RBI transfers surplus to the government on the basis of the ECF, which was adopted by the central bank in August 2019, as per recommendations of an expert committee of the Reserve Bank of India, chaired by former governor Bimal Jalan.
The Committee had recommended that the risk provisioning under the Contingent Risk Buffer (CRB) be maintained within a range of 6.5-5.5 per cent of the RBI’s balance sheet.
The meeting on May 15 was attend by Deputy Governors M Rajeshwar Rao, T Rabi Sankar, Swaminathan J, Poonam Gupta and other Directors of the Central Board – Economic Affairs Secretary Ajay Seth, DFS Secretary Nagaraju Maddirala, Satish K Marathe, S Gurumurthy, Revathy Iyer, Sachin Chaturvedi, Venu Srinivasan, Pankaj Ramanbhai Patel and Ravindra Dholakia, RBI said in a press release.
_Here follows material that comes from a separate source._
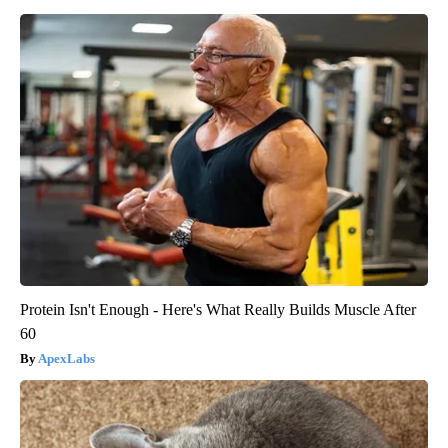
Protein Isn't Enough - Here's What Really Builds Muscle After
60
ApexLabs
The economists have predicted that dividend transfer to the government is expected to be in range of Rs 2.5-3 lakh crore, sharply higher than what the central bank transferred last year, on account of profit made from its intervention in currency markets to stem the decline in the rupee during FY25.
Last year, the central bank had transferred Rs 2.1 lakh crore to the government.
The government expects to receive Rs 2.56 lakh crore from the RBI and public sector banks in FY26, finance minister Nirmala Sitharaman had said in her Budget speech on February 1.